JOHANNESBURG (Reuters) - Steinhoff (SNHJ.J) (SNHG.DE) said on Thursday that around 90 percent of creditors for several subsidiaries supported an agreement to hold off debt claims for three years, an important step in restructuring the scandal-hit South African retailer.
Steinhoff is fighting for survival after revealing multi-billion euro holes in its balance sheet that wiped more than 90 percent off its market value and forced it to sell assets to fund working capital.
Steinhoff said investors holding 89 percent of the debt of Steinhoff Europe AG (SEAG) and 89 percent of the debt of Stripes U.S. Holding Incorporated had given initial consent to a so-called “lock-up agreement”, which is still being finalised.
Between 92 and 99 percent of investors holding bonds issued by Steinhoff Finance Holding GmbH (SFH) had also given their support to the lock-up, the company said in a statement.
Steinhoff’s Johannesburg-listed shares jumped 26 percent on Thursday’s announcement, which followed the expiry of an “early bird fee” deadline on Wednesday for creditors to get preferential terms in the lock-up agreement.
The agreement would give the firm’s subsidiaries three years breathing space without debt repayments, paving the way for the company to restructure 9.4 billion euros ($10.9 billion) of debt.
It would also help the crisis-hit company tackle litigation that includes a 59 billion rand ($4.4 billion) lawsuit brought by former chairman Christo Wiese and class action from a Dutch shareholder rights group called VEB.
“It’s very positive. The main concern is still whether the subsidiaries are going to make enough cash to repay a dividend to the main head office which will in turn be used to pay down the interest over time,” said Cassie Treurnicht, a portfolio manager at Gryphon Asset Management.

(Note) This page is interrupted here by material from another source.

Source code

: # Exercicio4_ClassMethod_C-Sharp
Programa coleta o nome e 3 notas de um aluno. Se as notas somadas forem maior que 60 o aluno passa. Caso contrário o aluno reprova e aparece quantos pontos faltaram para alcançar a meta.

Steinhoff, which has more than 40 retail brands including Conforama, Poundland and Mattress Firm, has agreed the main terms of a restructuring deal, under which all its debt would be restated at par and be given a common maturity date of three years from the completion of the restructuring agreement.
The company needed at least 75 percent of creditors of its subsidiaries to sign up to the lock-up agreement by a final deadline on Friday.
The company said previously that it would begin restructuring its debt within three months of the deadline.
Steinhoff said in a separate statement on Thursday it had finalised terms to restructure its Hemisphere portfolio, which holds about 140 property assets. The proposal will now be passed to Hemisphere’s lenders for their approval and the third-party creditors of SEAG and SFH for a lock up agreement.
In April a real estate specialist cut the valuation of the portfolio to 1.1 billion euros from Steinhoff’s value of 2.2 billion euros.